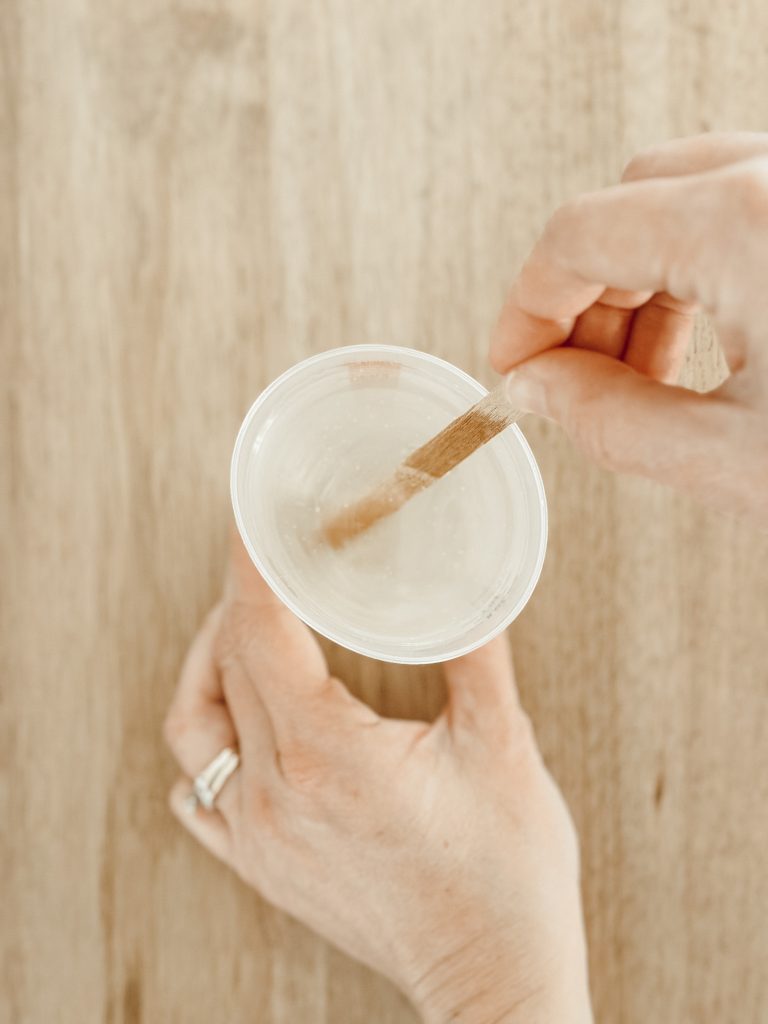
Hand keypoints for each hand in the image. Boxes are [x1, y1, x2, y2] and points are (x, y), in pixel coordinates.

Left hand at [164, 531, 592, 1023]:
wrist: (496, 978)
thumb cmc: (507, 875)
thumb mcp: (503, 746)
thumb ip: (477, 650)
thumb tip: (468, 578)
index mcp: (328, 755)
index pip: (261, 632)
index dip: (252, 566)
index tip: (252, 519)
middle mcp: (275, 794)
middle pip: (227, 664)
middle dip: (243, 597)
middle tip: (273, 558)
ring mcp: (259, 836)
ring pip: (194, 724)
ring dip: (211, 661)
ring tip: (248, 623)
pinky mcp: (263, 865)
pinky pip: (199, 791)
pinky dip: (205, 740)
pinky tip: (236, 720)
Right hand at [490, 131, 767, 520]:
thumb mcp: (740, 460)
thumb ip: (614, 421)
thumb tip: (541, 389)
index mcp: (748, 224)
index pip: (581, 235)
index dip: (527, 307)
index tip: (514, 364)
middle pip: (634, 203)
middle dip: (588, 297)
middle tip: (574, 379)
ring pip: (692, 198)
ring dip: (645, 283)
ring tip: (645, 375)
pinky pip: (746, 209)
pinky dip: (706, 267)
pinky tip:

========================================

** WORK REQUIRED **
In the listing above, count each line that holds the string "pinky". Give the number only.

** ANSWER AREA **
7